I have a P89-DC that is as tough as nails no experience with the P 95.:smt1099


----------



## greenjeans (Jan 14, 2007)

I have the P95 that has been 100%. It is one of the earlier ones purchased shortly after they came out. No experience with the P89, but I don't think you could go wrong with either.


----------



## BULLMACK45 (Mar 12, 2010)

*Ruger*

When my brother became a cop,he asked me what the cheapest dependable 9mm he could buy I told him A Ruger P-89( Pre 95 days).He bought one & for 6 years he qualified highest in a 15 man department. .He traded for a H&K USP 40 and dropped to the middle of the pack. He then bought a Glock 27 and barely qualified. He gave me the Glock . I promptly sold it. I"m keeping my Ruger P-95 DC. JBR


----------



## dosborn (Apr 17, 2009)

revolvers&w said:


> I have a P89-DC that is as tough as nails no experience with the P 95.:smt1099


Same here.


----------



## mactex (Jan 23, 2007)

Another P-89 fan here. I've handled but never fired a P95. My feelings are like greenjeans that you can't go wrong with either of them. I suspect the P-95 might be a bit easier to find since it is still in production.


----------



## Jiu-jitsu fighter (May 26, 2008)

Which one is the .40 I'm thinking P90? I cant ever remember the numbers. Thats what I had. It is one of the best shooting guns I have ever owned. And may actually be better than my M&P. I used it to qualify for my CCP. I had tighter groupings than the people that were using .22 target pistols. I ended up selling it because I didnt researcha good holster and need something to conceal. I bought a glock 30sf and kicked myself everyday for selling the Ruger. But I paid $300 for it with 5 mags, a uncle mike's holster that holds the extra magazine and 300 rounds of ammo.
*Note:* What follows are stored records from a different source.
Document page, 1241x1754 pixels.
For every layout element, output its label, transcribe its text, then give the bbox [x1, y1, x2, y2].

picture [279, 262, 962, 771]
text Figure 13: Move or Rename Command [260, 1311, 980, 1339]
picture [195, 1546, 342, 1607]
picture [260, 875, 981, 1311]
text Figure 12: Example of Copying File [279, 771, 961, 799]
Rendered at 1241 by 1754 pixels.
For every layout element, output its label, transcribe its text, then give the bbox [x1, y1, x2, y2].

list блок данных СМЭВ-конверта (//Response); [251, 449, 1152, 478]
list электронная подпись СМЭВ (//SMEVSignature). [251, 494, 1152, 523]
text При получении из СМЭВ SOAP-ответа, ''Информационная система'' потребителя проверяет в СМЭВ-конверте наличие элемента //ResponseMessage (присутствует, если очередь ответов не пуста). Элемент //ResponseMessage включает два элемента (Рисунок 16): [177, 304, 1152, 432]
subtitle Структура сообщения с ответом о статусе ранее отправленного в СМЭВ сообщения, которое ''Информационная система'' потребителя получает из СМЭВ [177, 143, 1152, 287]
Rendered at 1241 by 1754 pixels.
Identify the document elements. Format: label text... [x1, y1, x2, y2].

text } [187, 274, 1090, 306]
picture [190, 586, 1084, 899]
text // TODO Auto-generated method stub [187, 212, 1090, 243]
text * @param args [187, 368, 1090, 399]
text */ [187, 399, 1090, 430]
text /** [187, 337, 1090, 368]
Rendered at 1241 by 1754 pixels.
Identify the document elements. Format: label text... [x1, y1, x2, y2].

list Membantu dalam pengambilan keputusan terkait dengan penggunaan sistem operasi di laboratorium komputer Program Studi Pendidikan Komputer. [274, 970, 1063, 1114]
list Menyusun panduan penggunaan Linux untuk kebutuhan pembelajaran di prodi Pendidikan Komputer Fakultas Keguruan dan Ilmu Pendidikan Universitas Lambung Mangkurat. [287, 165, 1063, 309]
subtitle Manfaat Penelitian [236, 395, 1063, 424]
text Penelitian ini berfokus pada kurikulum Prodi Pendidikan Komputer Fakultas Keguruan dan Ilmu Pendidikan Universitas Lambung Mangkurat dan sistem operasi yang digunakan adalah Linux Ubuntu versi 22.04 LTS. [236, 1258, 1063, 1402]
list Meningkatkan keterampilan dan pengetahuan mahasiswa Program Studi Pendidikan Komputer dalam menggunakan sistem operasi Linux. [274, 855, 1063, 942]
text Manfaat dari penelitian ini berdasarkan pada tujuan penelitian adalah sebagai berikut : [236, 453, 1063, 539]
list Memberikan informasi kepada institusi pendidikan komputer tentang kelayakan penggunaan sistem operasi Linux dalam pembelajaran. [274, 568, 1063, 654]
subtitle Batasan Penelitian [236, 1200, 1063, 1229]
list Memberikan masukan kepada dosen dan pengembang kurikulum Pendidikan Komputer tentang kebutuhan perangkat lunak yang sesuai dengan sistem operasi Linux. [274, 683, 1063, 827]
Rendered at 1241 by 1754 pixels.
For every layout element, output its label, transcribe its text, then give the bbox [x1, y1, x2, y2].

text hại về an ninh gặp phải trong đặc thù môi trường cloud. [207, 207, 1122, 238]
Had a guy offer me $500 without the ammo.

I love my M&P but I would buy one like it again. I even offered to buy it back for what the guy bought i for but he doesnt want to sell it.


----------



## JMD (Mar 14, 2010)

I have a KP89-DC that is rugged and reliable, typically Ruger. The only experience that I have had with a P-95 is that I handled one at a local gun store. 

The primary difference between the two is that the P-95 has a polymer grip frame and a 3.90" barrel. In contrast the P-89 has an aluminum grip frame and a 4.50" barrel. 

As the others have said, you really can’t go wrong with either the P-89 or the P-95.


----------



## cougartex (Jan 2, 2010)

Both are good guns, can't go wrong with either.


----------



## recoilguy (Apr 30, 2009)

I know a friend with teh 95 and he is happy and can shot the black out of a target with it. Imagine the 89 is a fine handgun too. They are relatively inexpensive and tough as nails.

RCG


----------